3 min read

Phone prices rise as users move upmarket

iPhone.
Photo by Nathana Rebouças / Unsplash

People are paying more for phones. After years of falling prices, market research firm GfK reports the average price of a phone climbed seven per cent in the last year. The number of phones sold worldwide climbed three per cent during the year. Sales fell in North America and Western Europe.

GfK works with actual sales data rather than the shipments preferred by some analysts. This means the information is a more accurate reflection of consumer behaviour.

The clear pattern is that phone makers have switched focus towards more expensive premium smartphone models. Apple, Samsung and, most of all, Huawei all moved their customers upmarket. GfK says the premium features have become more important to customers.

What phone buyers want

They now look for: “water and dust protection, battery power and memory, high-resolution sound, camera and video capabilities, bezel-less design and even biometric sensors”.
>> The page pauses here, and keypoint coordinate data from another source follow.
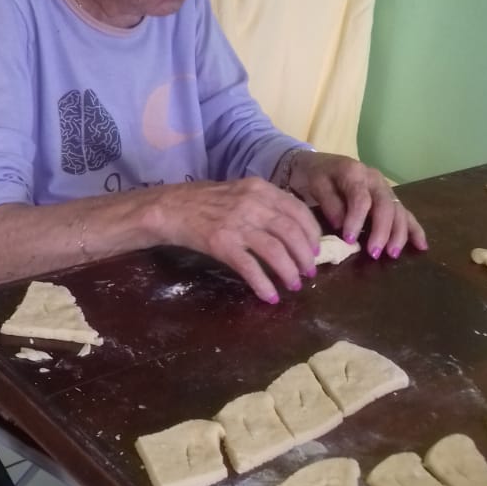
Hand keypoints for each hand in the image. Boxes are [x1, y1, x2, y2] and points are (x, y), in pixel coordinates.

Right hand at [152, 178, 321, 302]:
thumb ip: (265, 205)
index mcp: (260, 189)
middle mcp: (253, 204)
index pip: (298, 210)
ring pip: (276, 252)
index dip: (312, 233)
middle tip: (309, 273)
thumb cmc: (205, 202)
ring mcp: (237, 224)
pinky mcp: (222, 244)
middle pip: (292, 233)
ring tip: (294, 285)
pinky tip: (270, 296)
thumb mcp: (240, 192)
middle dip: (305, 257)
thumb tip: (293, 230)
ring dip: (289, 273)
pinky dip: (264, 285)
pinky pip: (251, 268)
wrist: (170, 208)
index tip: (316, 249)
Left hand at [288, 152, 427, 258]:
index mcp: (355, 172)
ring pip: (398, 211)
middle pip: (385, 206)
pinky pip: (406, 214)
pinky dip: (415, 230)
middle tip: (374, 253)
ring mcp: (385, 189)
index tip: (350, 240)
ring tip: (392, 254)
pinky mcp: (390, 199)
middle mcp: (374, 179)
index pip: (361, 198)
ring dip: (399, 234)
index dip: (357, 220)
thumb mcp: (316, 184)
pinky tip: (422, 246)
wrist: (319, 164)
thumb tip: (341, 225)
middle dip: (382, 231)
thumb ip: (329, 202)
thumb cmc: (316, 176)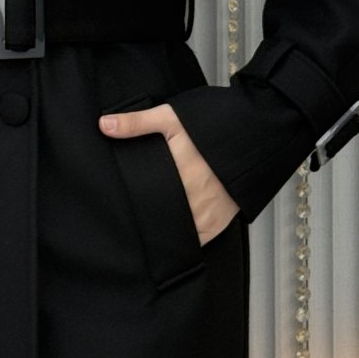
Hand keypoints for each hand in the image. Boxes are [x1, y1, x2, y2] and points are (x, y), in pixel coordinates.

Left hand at [99, 103, 239, 244]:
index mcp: (179, 178)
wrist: (253, 137)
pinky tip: (175, 226)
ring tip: (156, 217)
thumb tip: (104, 125)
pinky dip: (185, 235)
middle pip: (161, 219)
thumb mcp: (171, 118)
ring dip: (167, 227)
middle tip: (139, 210)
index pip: (146, 204)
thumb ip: (137, 123)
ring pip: (177, 232)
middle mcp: (194, 202)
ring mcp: (207, 216)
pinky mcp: (218, 224)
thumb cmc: (213, 128)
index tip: (124, 207)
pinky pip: (195, 239)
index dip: (134, 208)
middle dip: (149, 216)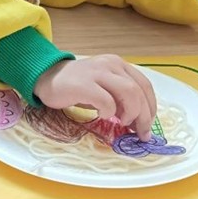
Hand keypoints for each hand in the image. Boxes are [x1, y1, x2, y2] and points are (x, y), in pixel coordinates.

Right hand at [33, 55, 156, 139]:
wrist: (46, 77)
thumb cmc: (76, 86)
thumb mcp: (104, 87)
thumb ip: (121, 98)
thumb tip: (138, 122)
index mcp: (118, 64)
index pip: (144, 85)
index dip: (151, 107)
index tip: (148, 125)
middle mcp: (111, 64)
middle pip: (139, 91)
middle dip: (144, 116)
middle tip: (140, 134)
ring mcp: (97, 72)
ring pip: (129, 93)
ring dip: (131, 114)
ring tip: (121, 123)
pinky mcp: (84, 84)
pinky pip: (106, 101)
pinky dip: (108, 112)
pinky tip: (101, 115)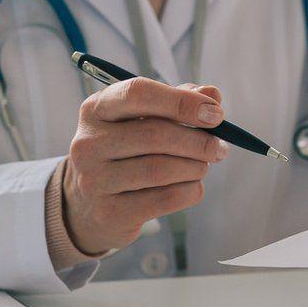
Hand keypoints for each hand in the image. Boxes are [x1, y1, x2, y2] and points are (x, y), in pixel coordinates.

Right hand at [62, 79, 229, 253]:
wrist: (91, 205)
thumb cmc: (128, 152)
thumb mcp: (145, 119)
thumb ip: (179, 101)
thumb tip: (212, 94)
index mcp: (96, 109)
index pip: (138, 94)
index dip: (182, 102)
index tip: (215, 113)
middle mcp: (88, 143)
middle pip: (155, 134)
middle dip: (198, 141)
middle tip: (219, 147)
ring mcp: (94, 180)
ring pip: (162, 169)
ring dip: (196, 167)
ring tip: (203, 166)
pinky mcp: (110, 212)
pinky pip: (166, 198)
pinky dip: (191, 190)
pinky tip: (192, 185)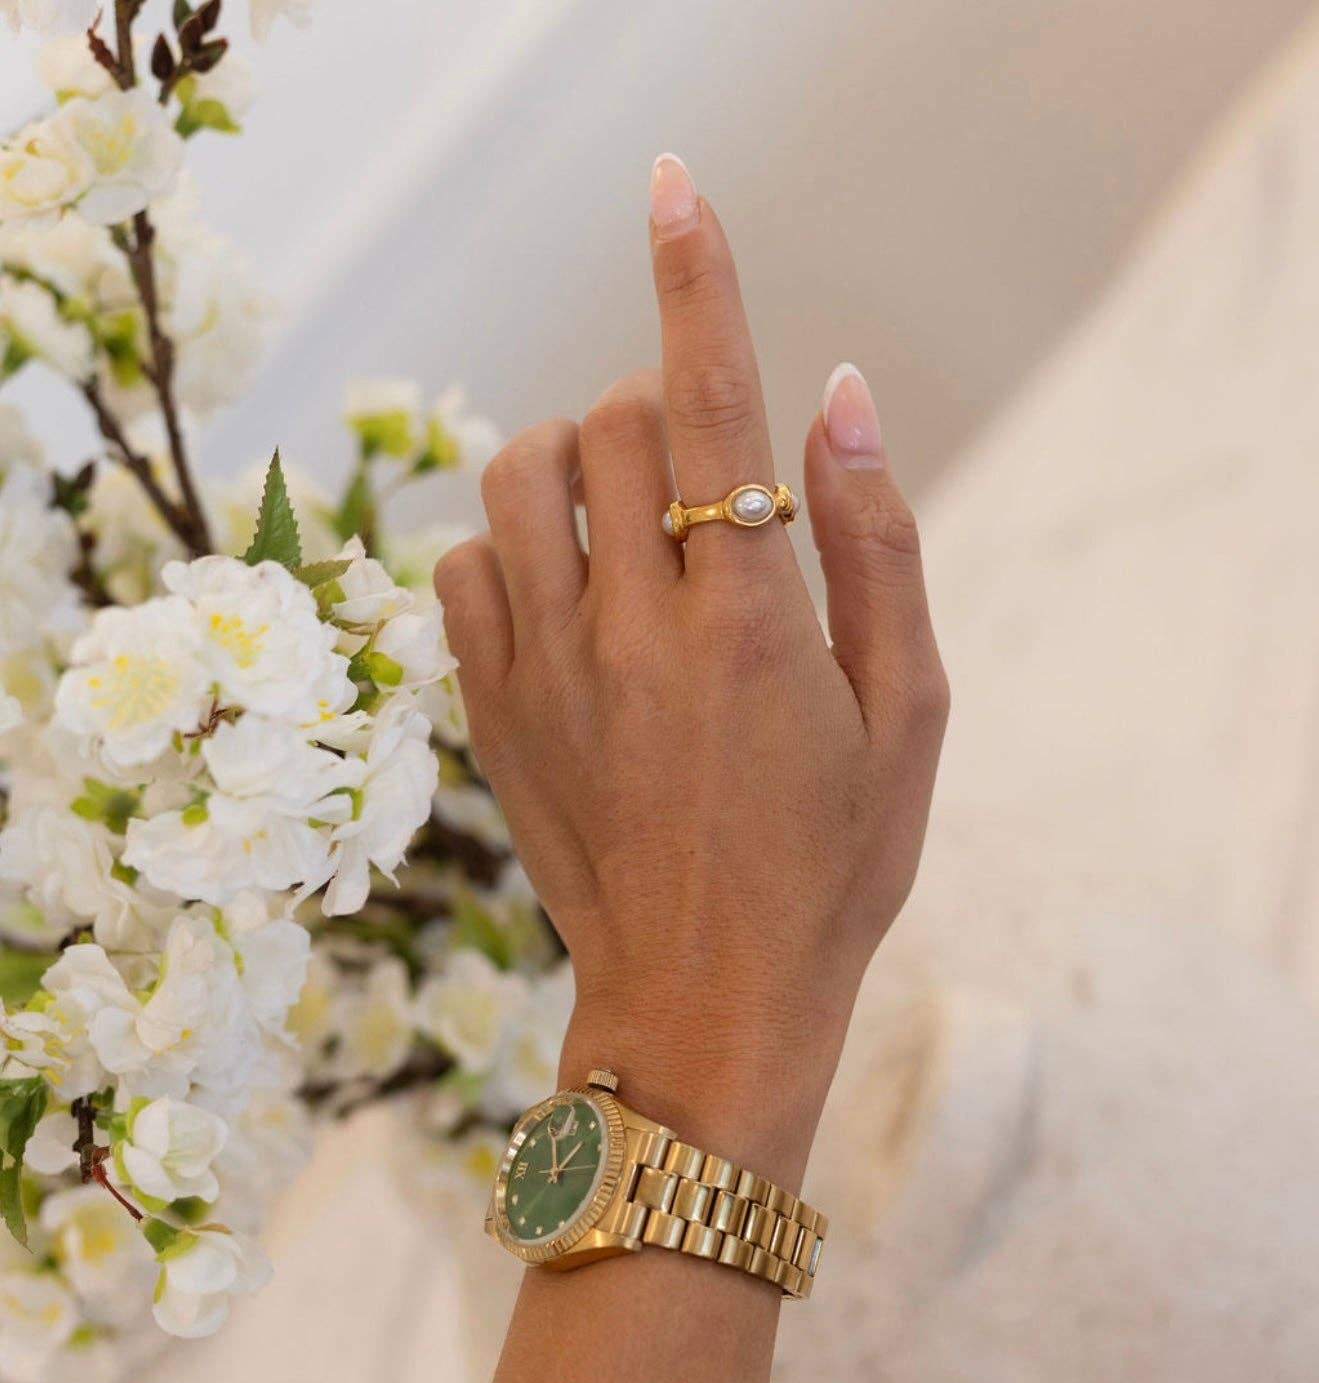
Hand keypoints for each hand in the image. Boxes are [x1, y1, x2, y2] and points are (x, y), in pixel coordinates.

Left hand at [435, 156, 947, 1184]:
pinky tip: (563, 595)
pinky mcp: (491, 715)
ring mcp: (545, 674)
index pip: (710, 408)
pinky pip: (461, 567)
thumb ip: (881, 547)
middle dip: (665, 409)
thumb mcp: (910, 718)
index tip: (677, 190)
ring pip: (517, 477)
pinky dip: (507, 545)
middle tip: (707, 490)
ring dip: (577, 461)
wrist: (705, 1002)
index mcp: (749, 626)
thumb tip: (838, 396)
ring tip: (628, 528)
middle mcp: (632, 633)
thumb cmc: (832, 869)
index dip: (698, 282)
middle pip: (612, 421)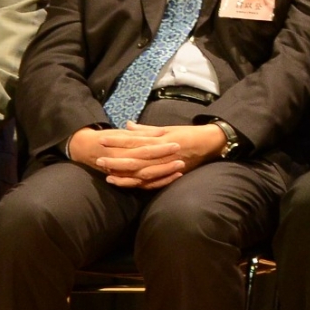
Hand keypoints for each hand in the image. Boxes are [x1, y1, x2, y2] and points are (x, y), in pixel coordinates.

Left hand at [87, 123, 225, 189]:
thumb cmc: (188, 134)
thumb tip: (127, 125)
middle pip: (134, 159)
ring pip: (141, 173)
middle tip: (99, 160)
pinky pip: (152, 182)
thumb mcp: (167, 129)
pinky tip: (126, 184)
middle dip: (116, 160)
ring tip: (107, 176)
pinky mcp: (170, 175)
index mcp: (160, 139)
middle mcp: (161, 154)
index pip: (134, 140)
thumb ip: (146, 129)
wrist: (211, 144)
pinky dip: (138, 184)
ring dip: (124, 175)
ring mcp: (166, 166)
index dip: (118, 140)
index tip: (102, 139)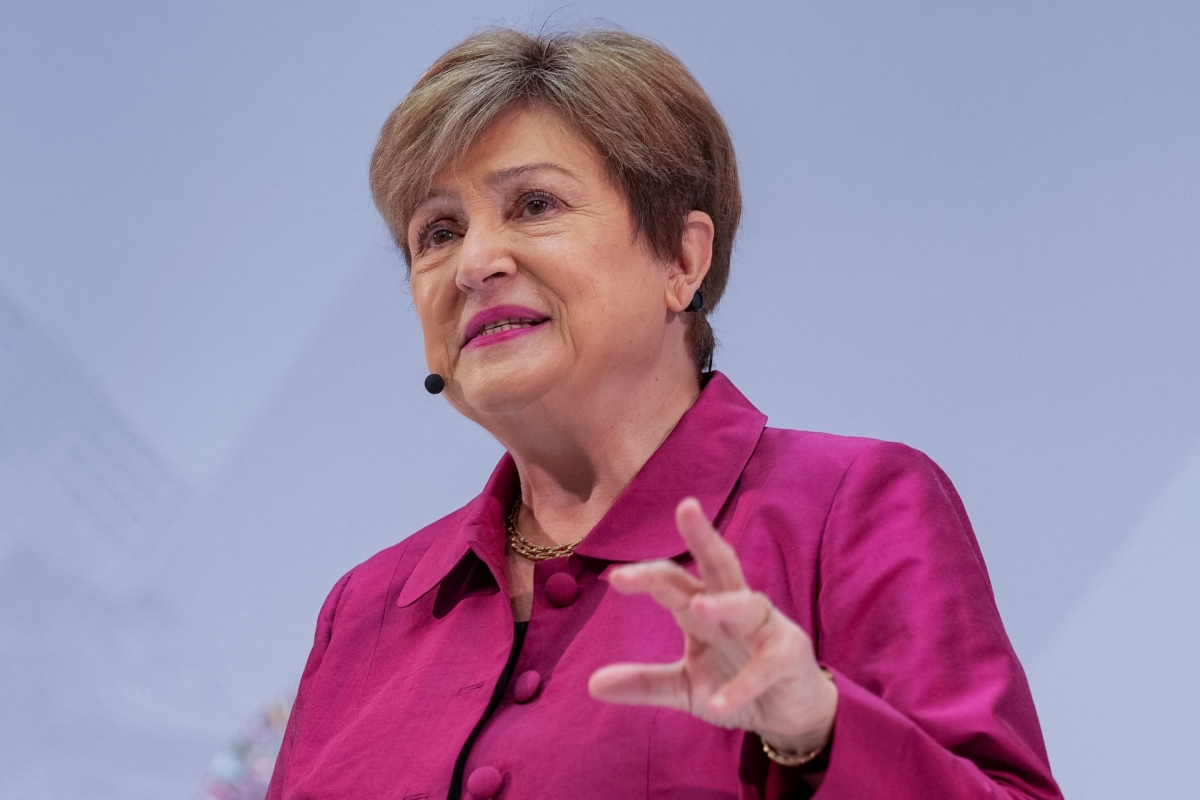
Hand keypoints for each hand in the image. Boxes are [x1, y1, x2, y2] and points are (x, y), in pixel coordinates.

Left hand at [587, 498, 837, 756]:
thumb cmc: (735, 685)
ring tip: (697, 608)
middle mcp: (735, 608)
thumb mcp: (685, 687)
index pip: (674, 580)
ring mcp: (765, 629)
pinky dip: (741, 685)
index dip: (647, 576)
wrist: (791, 715)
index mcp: (705, 608)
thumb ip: (644, 682)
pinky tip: (721, 704)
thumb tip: (592, 684)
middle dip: (703, 536)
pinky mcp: (788, 658)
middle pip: (718, 564)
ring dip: (721, 606)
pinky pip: (763, 668)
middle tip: (685, 508)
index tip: (614, 578)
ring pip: (744, 605)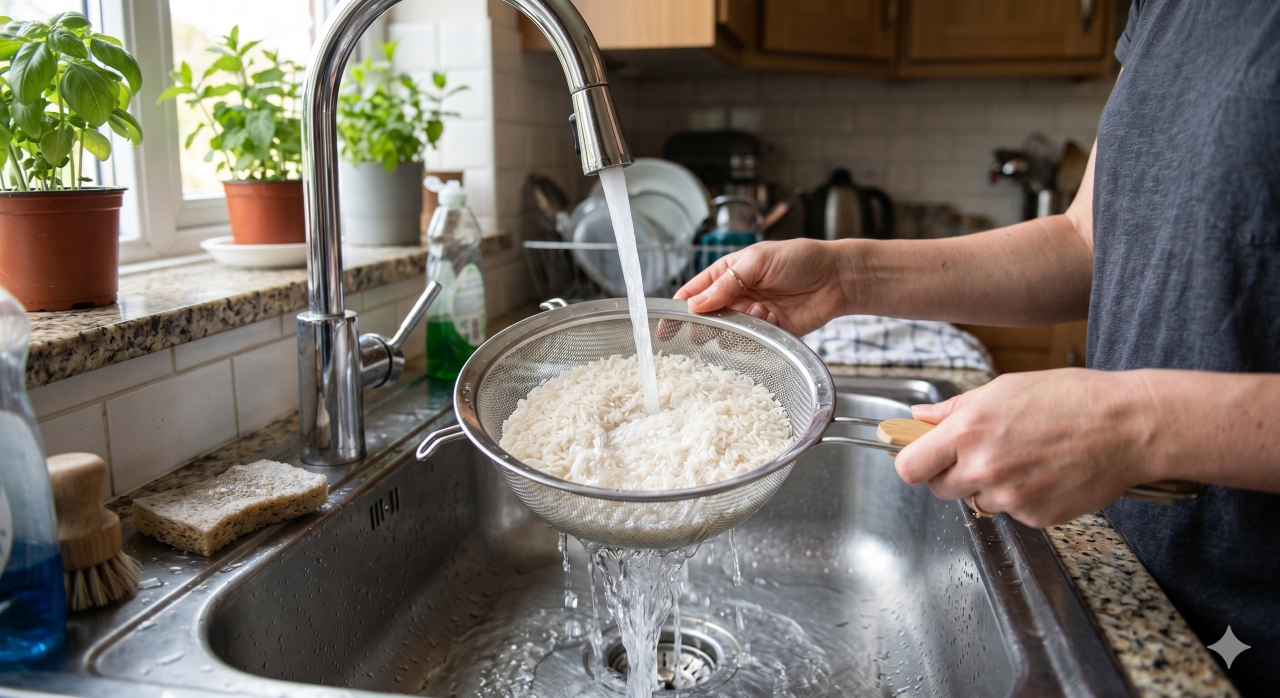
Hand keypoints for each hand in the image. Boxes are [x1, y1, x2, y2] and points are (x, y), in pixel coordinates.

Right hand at [674, 239, 852, 336]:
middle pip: (707, 316)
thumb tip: (695, 304)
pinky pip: (751, 341)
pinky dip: (752, 338)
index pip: (695, 291)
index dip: (679, 307)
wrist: (836, 278)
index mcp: (729, 273)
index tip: (664, 324)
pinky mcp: (769, 332)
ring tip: (740, 323)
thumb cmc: (799, 259)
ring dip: (728, 331)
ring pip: (727, 331)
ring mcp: (752, 315)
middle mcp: (737, 295)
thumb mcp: (756, 261)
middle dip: (701, 324)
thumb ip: (725, 283)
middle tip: (695, 334)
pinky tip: (764, 324)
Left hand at [894, 368, 1156, 527]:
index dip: (914, 463)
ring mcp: (1010, 496)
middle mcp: (984, 467)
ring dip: (990, 486)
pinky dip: (1022, 497)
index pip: (909, 467)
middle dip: (952, 474)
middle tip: (981, 453)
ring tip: (1024, 458)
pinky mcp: (1035, 516)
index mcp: (969, 430)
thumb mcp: (1004, 389)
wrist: (1128, 426)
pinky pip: (1011, 512)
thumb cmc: (1071, 399)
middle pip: (939, 489)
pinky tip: (1045, 473)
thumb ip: (954, 409)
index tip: (922, 458)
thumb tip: (918, 418)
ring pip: (977, 501)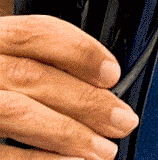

Rising handset prices run counter to conventional technology hardware wisdom. The usual pattern is for prices to fall over time as manufacturers improve processes and wring out economies of scale. This is accelerated by new market entrants undercutting existing players.

The phone market has been running on a different track ever since Apple introduced the first iPhone a decade ago. For most of that time Apple has made almost all the industry’s profit despite having only a minority market share.

Aggressive phone prices

To a degree Apple’s rivals bought market share with aggressive discounting. That made sense to them during the growth years as people around the world bought their first smartphones.

It meant the phone business went through the usual economic cycle much faster than earlier technology waves. While it was always a competitive business, there were far few players than in, say, personal computer hardware.

There have been casualties along the way. Blackberry, Nokia and HTC were all roadkill on the route to today’s market.

Chasing margins

Now the phone makers, especially the Android phone makers, have turned their focus to margins and profitability. Hence the price rises. Apple pushed the bar higher again with its iPhone X which costs more than NZ$2000. Huawei has an even pricier phone.

Huawei is knocking on the door of Apple and Samsung. It aims to be the first Chinese company to be a global technology quality brand.

There’s still a way to go. The company’s products are excellent quality and contain as much innovation as brands like Samsung. Unlike Samsung, Huawei is on the whole more inclined to invest in engineering than in marketing budgets. That said, the company uses Scarlett Johansson in its advertising to great effect.

Huawei also teams with prestige brands. Its high-end phones use Leica camera lenses and its most expensive models have blingy Porsche designs.

Despite the company’s engineering prowess, Huawei has yet to master the art of looking after a customer after the sale. The biggest complaint you hear is that phone software is rarely, if ever, updated. That may be an issue that only concerns a certain market segment. Ironically, it is the market segment most likely to be drawn to advanced engineering.

Artificial intelligence

Huawei’s latest phone, the Mate 10, includes the kind of artificial intelligence features found in Apple and Samsung models. It’s ability to translate written languages feels almost like magic, or perhaps something from science fiction. In a similar vein, the phones take screenshots when you knock on the display with your knuckle.

For now, the sector’s move upmarket has created opportunities for mid-tier phone makers like Oppo. It’s another Chinese brand. Oppo sells an Android phone with about 90 per cent of premium phone functionality for about 50 per cent of the price.

Although Huawei would love to be seen as a serious rival to Apple, in truth the two address two quite different audiences. Few Apple iPhone owners would jump ship for a Mate 10. That’s not the case with Samsung customer, the two brands both use the same basic Android software and switching is relatively painless.